Data in this exercise
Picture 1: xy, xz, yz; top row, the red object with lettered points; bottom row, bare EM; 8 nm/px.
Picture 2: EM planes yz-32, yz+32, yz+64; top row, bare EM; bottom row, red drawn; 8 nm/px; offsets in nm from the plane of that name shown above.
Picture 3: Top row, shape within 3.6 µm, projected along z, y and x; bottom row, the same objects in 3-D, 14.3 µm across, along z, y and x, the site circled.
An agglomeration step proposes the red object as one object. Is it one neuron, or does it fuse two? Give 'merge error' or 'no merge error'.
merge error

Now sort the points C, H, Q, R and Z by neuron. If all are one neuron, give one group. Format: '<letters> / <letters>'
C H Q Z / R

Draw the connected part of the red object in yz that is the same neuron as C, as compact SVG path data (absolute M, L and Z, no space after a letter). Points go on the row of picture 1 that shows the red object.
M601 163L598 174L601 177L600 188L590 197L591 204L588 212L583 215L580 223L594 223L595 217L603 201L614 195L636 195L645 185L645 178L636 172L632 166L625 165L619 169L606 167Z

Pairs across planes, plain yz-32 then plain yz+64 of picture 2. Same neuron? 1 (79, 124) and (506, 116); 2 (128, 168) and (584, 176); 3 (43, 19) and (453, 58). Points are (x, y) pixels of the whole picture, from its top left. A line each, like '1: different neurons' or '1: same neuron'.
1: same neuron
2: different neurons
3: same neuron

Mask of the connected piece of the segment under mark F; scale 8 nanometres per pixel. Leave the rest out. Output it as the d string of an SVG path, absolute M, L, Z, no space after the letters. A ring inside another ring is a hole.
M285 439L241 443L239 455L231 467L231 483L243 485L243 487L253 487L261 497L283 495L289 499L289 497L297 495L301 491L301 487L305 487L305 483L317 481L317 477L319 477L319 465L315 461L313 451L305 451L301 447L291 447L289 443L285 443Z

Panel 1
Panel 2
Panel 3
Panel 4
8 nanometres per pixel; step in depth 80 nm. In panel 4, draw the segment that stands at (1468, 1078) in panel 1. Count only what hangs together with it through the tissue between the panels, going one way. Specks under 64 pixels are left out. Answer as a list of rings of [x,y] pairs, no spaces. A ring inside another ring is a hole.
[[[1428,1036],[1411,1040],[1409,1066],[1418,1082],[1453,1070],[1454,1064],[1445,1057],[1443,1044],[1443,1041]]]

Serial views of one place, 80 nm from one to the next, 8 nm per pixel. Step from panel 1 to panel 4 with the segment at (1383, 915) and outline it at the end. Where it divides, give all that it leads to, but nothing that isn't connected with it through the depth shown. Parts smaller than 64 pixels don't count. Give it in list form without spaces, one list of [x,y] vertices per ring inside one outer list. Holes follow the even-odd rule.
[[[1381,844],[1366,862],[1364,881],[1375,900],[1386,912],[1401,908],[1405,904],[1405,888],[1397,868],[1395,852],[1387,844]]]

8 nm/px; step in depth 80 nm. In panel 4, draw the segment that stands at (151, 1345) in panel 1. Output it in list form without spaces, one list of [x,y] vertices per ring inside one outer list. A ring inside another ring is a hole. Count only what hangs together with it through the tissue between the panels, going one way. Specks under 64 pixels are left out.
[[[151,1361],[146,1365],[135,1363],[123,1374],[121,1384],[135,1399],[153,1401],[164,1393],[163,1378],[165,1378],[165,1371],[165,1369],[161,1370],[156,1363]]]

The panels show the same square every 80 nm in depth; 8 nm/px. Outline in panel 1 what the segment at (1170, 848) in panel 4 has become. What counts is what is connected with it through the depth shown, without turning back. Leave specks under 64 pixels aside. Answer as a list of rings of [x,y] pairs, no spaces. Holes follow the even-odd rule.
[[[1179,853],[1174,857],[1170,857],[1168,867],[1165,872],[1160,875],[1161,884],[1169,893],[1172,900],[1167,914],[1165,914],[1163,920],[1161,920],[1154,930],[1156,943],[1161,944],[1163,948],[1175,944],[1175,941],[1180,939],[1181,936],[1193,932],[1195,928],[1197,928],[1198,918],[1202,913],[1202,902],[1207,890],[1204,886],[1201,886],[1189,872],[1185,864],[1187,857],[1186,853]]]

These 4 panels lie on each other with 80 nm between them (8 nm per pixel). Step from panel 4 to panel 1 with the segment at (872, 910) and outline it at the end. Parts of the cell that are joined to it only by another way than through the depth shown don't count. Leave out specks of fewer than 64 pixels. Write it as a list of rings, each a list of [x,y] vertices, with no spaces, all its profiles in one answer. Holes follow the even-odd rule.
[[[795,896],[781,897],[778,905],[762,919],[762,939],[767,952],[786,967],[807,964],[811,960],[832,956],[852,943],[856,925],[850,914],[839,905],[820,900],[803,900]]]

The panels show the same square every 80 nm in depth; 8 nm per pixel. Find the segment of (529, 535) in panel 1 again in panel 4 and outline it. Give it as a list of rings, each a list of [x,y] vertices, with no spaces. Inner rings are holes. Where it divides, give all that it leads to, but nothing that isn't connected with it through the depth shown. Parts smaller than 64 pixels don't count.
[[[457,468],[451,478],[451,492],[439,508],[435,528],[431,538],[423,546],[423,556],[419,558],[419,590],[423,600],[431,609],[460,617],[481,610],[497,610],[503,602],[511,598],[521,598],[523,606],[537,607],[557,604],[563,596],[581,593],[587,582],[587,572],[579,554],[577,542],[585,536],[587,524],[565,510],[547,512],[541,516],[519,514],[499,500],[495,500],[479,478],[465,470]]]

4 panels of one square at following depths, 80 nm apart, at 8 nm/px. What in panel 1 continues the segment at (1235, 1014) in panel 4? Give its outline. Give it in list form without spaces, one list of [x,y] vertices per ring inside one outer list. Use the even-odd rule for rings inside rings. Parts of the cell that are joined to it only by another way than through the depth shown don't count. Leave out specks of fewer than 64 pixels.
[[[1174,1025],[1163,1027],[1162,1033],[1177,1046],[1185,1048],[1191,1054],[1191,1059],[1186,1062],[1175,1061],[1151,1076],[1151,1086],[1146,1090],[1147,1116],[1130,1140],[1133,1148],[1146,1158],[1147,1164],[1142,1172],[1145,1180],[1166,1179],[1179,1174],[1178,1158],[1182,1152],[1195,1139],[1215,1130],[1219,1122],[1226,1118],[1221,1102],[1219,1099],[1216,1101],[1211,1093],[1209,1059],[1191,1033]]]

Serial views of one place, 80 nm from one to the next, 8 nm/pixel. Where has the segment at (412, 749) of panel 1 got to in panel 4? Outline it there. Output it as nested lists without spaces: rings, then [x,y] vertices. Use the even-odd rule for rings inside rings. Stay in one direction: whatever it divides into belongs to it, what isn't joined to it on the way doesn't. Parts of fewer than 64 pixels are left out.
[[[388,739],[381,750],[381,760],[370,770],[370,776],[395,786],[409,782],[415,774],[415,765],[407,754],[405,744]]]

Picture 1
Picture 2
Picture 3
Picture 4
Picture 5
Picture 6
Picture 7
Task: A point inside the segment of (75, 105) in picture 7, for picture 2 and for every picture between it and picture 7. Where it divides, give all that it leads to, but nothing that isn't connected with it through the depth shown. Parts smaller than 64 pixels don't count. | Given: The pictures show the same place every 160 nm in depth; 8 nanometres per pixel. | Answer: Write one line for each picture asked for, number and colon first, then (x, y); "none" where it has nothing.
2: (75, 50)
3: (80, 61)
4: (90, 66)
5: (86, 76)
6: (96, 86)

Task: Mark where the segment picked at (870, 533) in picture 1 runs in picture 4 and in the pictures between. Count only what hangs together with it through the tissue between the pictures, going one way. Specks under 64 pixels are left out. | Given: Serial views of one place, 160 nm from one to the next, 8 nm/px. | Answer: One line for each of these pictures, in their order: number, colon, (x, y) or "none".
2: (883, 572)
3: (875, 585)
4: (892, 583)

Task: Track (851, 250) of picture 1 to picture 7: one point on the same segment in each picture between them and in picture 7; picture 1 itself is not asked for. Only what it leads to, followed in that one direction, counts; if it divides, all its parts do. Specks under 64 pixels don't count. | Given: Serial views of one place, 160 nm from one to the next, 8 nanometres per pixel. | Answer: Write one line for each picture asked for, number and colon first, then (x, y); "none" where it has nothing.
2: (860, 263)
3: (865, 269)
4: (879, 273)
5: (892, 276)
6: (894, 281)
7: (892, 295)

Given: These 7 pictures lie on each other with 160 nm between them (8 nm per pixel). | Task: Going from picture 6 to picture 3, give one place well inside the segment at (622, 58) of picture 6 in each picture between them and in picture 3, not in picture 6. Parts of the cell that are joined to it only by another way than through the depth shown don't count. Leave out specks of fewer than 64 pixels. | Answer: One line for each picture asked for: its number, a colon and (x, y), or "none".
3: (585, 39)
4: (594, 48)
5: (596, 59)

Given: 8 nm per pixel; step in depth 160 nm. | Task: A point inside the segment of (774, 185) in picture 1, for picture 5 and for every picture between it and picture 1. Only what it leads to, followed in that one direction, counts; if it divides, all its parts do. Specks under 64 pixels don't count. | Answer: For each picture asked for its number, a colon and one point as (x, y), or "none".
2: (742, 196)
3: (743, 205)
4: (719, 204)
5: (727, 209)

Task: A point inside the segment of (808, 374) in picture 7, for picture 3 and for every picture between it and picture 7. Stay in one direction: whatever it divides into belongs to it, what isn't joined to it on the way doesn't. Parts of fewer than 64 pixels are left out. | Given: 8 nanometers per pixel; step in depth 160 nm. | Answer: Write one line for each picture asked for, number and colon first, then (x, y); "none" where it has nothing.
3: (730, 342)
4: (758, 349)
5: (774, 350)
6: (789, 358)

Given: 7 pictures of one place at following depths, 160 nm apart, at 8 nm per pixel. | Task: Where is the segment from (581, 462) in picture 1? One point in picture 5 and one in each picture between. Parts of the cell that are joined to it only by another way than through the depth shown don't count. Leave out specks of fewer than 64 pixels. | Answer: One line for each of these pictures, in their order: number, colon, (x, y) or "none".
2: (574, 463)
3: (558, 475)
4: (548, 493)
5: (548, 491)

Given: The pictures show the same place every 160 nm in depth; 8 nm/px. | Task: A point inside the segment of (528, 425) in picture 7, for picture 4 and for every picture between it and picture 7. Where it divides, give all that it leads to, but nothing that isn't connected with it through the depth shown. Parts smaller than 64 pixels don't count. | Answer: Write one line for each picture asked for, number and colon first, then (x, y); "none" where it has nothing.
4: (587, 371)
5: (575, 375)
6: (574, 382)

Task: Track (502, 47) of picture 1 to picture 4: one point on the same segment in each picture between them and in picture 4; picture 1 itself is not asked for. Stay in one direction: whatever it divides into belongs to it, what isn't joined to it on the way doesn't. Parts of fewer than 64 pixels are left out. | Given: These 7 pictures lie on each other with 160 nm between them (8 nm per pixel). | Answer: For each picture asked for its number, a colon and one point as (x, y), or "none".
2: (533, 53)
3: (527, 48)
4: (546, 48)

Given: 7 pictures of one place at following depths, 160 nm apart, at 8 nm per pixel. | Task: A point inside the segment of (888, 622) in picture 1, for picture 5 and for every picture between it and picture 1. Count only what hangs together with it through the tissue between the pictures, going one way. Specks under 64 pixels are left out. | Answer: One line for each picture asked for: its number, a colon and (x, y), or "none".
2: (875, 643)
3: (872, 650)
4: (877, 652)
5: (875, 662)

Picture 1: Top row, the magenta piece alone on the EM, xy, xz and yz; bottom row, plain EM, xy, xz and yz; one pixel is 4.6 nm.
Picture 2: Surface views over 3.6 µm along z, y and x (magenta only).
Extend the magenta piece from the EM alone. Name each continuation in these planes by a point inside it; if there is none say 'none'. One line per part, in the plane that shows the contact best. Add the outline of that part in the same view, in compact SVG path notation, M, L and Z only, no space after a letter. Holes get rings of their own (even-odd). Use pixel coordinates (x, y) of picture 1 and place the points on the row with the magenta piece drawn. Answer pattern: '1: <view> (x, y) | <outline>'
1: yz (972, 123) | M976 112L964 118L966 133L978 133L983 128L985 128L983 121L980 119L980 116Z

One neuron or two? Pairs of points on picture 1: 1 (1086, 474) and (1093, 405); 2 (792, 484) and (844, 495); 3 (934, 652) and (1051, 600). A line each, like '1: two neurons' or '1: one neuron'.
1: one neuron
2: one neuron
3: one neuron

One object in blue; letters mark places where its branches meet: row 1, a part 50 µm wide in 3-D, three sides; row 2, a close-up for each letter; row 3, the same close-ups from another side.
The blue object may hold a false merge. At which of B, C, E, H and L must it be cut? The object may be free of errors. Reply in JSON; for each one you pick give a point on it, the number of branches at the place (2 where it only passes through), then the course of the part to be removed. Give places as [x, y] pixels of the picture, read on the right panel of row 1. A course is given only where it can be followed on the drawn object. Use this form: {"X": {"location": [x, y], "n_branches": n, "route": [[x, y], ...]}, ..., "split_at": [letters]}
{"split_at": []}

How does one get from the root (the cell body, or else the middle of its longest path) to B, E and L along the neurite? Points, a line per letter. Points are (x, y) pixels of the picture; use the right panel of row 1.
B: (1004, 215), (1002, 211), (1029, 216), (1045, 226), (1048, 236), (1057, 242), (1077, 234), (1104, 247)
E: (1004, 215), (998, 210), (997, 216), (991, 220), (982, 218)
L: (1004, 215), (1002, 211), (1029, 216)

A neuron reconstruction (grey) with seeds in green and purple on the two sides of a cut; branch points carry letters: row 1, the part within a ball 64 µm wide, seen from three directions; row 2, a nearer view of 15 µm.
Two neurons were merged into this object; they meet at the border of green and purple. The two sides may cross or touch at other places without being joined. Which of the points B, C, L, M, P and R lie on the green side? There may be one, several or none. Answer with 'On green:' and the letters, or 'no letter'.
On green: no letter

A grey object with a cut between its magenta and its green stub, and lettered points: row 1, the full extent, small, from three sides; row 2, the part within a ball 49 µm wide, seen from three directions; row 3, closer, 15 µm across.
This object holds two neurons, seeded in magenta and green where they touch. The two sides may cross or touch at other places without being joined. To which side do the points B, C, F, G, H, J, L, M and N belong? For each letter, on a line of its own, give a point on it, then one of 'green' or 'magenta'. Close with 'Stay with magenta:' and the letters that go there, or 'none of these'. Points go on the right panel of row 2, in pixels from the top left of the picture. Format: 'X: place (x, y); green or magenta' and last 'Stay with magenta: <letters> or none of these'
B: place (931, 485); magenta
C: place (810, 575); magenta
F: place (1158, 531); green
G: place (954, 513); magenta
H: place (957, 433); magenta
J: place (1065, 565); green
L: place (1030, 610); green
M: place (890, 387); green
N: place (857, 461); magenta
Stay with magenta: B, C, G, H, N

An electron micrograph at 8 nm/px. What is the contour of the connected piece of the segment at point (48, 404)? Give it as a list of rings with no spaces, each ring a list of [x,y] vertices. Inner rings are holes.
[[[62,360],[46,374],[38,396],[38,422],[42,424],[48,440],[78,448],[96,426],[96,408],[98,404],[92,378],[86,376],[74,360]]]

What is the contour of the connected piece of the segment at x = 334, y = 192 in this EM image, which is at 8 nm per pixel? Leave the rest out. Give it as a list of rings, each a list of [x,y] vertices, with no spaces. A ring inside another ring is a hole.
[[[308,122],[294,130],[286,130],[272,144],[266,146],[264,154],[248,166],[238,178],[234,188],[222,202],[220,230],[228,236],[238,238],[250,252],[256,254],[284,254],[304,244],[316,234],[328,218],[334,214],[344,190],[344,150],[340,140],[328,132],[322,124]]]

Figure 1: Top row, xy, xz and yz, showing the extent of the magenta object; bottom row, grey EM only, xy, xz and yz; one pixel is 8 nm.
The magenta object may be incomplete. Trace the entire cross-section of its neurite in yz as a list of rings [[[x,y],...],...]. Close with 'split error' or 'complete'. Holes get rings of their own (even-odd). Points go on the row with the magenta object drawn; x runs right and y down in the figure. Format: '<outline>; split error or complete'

Task to carry out
Going through the entries above, count each line that has the word "within" and report only the count.

Response to the exercise
3